Julio, I'm using 48" 6500 T8's with 2 tubes per fixture, it's like being on a beach - and I wanted to put a 10.0 in one slot and the 6500 in the other with a screen section open right under the 10.0 on top of 24" tall tanks -

hpglow regular glass won't work for UVB unless it's a special glass like Borofloat or a special plastic like Solacryl


----------



## Julio (Oct 8, 2007)

are you tanning yet?
Chris is right, you really need a UV shield to filter it out, but i am not sure what kind of damage it can do yoru frogs as well, darts are not really exposed to UV much if at all, being under the cannopy of the rainforest.


----------



## ChrisK (Oct 28, 2008)

Well I was kinda going for the other direction because of the types of frogs, trying to get some UV into the tanks for them with the screening right under the 10.0. That's why I was wondering if those readings would be sufficient through screen at 18 inches.


----------



## Julio (Oct 8, 2007)

if i remmebr the study that waas done by Sanjay Joshi on bulbs is that the creen will filter %30 of the light.


----------



## ChrisK (Oct 28, 2008)

Yeah that looks kinda consistent with that study in the link, so I guess the question is whether 8 microwatts per centimeter squared is sufficient


----------



## zBrinks (Jul 16, 2006)

Chris, I do basically the same thing over my frog tanks, but use 2.0 bulbs instead, or old 10.0 bulbs. I'd worry that new 10.0, or even 5.0 bulbs, could potentially be harmful to the frogs, even though this is more speculation than anything else.


----------



## ChrisK (Oct 28, 2008)

Aren't the 2.0 UVA only?


----------



## ChrisK (Oct 28, 2008)

Julio said:


> if i remmebr the study that waas done by Sanjay Joshi on bulbs is that the creen will filter %30 of the light.

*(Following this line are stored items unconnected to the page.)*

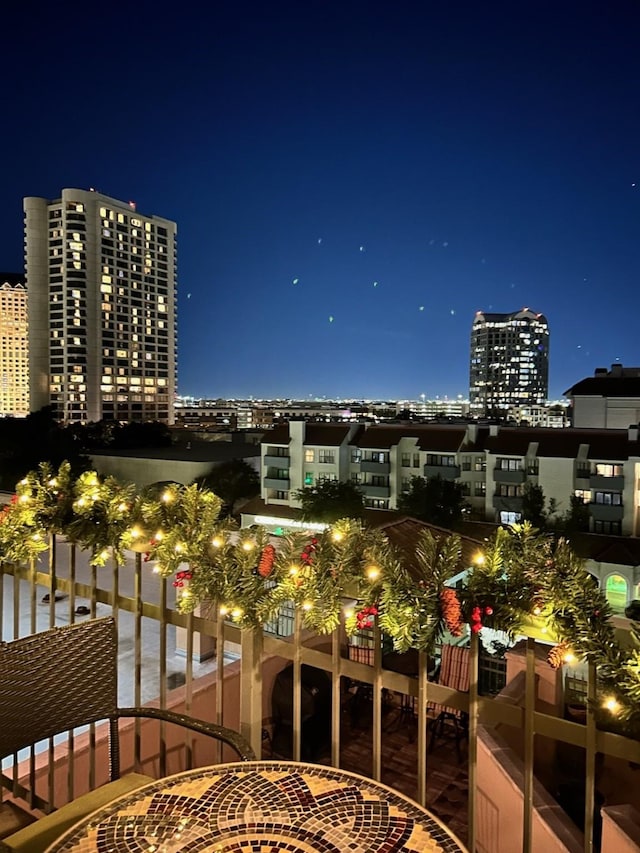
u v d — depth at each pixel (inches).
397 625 103.9
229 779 90.2
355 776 90.6
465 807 153.7
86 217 5118.1
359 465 1987.0
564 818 113.8
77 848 76.0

Another piece - this is the light I'm using: 

Lithonia Lighting - 4' Diamond plate Work light - 1241DPGESB - Home Depot Canada

the amount of light it reflects is tremendous - in the store there was like no comparison between it and the other work lights, you had to squint when looking up at this one and not at the others so it may multiply the amount of UV going in


----------



## Julio (Oct 8, 2007)

yeah i seen those, they have a pretty good reflector.


----------



## zBrinks (Jul 16, 2006)

As far as I know, the 2.0s throw off UVB as well . . .


----------